For this experiment, we’ll sample the light sensor and print its value along with the current timestamp to a string. When the string is more than 128 bytes long, we’ll fire it off to the XMODEM protocol, lopp off the the first 128 bytes and then generate more data until we have 128 bytes again.
We’ll do this for 10 seconds or so. Note that this is not the most effective way to do things. A future tutorial will address this producer/consumer issue and present a solution using coroutines – the build in multi-tasking feature of Lua.
Here’s the sample code:
-- Function to set up the light sensor and then start transferring data
-- to the host as quickly as possible. Call the function, then start the
-- XMOPDEM transfer on the host, and then press the orange button to
-- start the sampling...
function LogLight( port )
-- Set up the light sensor on port 1 for passive mode
nxt.InputSetType(port,0)
nxt.InputSetState(port,0,0)
nxt.InputSetDir(port,1,1)
repeat
-- Wait here until the orange button is pressed
until( 8 == nxt.ButtonRead() )
local startTicks = nxt.TimerRead()
local sampleTick = startTicks
local p = ""
local d = ""
local s = true
repeat
local nowTicks = nxt.TimerRead()
-- Grab a light sensor sample and add it to our string if
-- at least 3 milliseconds have passed and we're still sending
if (sampleTick + 3 <= nowTicks) and (p ~= nil) then
d = d .. string.format( "%06i %06i\r\n", nowTicks, nxt.InputGetStatus(port) )
sampleTick = nowTicks
end
-- Only try sending if we have more than 128 bytes to send
if string.len(d) > 128 then
s = nxt.XMODEMSend(p)
if( s ) then
if startTicks + 10000 < nowTicks then
p = nil
else
p = string.sub(d,1,128)
d = string.sub(d,129)
print(p)
end
end
end
until s == nil
end
And here’s how to run it:
-- Start the high-speed datalogger LogLight(1)
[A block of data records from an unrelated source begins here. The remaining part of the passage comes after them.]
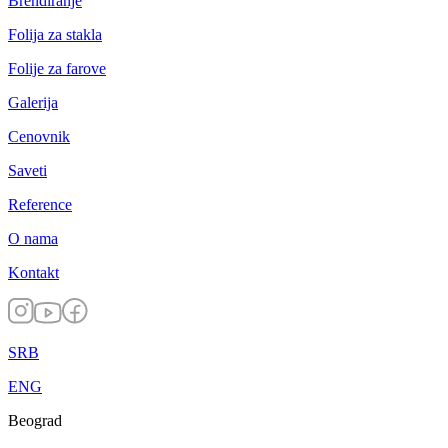
Brendiranje
Folija za stakla
Folije za farove
Galerija
Cenovnik
Saveti
Reference
O nama
Kontakt
SRB
ENG
Beograd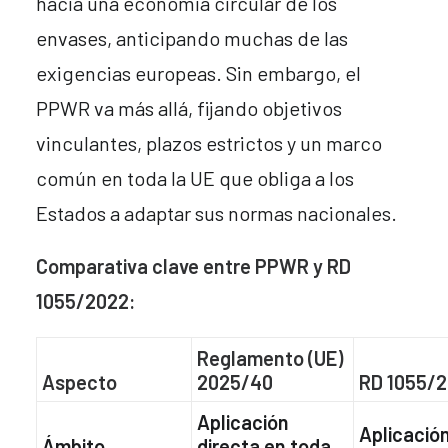
hacia una economía circular de los
envases, anticipando muchas de las
exigencias europeas. Sin embargo, el
PPWR va más allá, fijando objetivos
vinculantes, plazos estrictos y un marco
común en toda la UE que obliga a los
Estados a adaptar sus normas nacionales.
Comparativa clave entre PPWR y RD
1055/2022:
Reglamento (UE)
Aspecto
2025/40
RD 1055/
Aplicación
Aplicació
Ámbito
directa en toda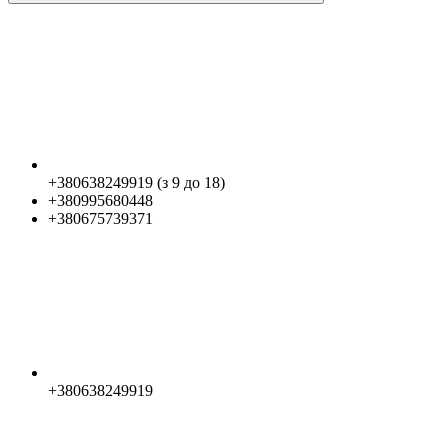
+380638249919 (з 9 до 18)
+380995680448
+380675739371
+380638249919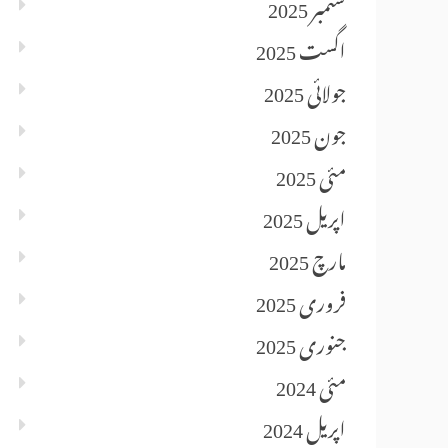
ستمبر 2025
اگست 2025
جولائی 2025
جون 2025
مئی 2025
اپریل 2025
مارچ 2025
فروری 2025
جنوری 2025
مئی 2024
اپریل 2024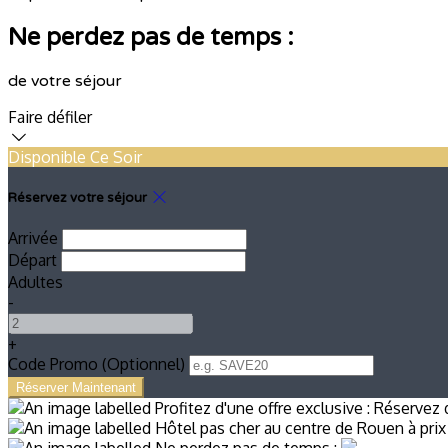
Ne perdez pas de temps :
de votre séjour
Faire défiler
Disponible Ce Soir
Réservez votre séjour
Arrivée
Départ
Adultes
-
+
Code Promo
(
Optionnel
)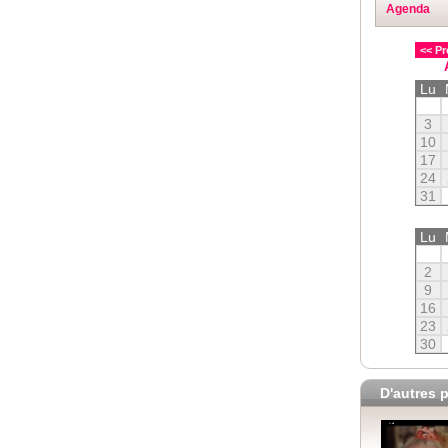
Agenda
<< Pr
Lu
3
10
17
24
31
Lu
2
9
16
23
30
D'autres p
The program will pause waiting for you to press the orange button, but before you do, start the XMODEM receive to a file. The NXT will fire light sensor data at the host machine as quickly as it can for 10 seconds.
If you edit the file, you’ll see something like this:
119345 000623 119348 000619 119351 000621 119354 000623 119357 000619 119360 000623 119363 000622 119366 000622 119369 000623 119372 000623 119375 000619 119378 000619
Now that’s pretty fast datalogging! I’ll bet that you can think of a LOT of really interesting experiments that could be done with pbLua in a high-school physics lab.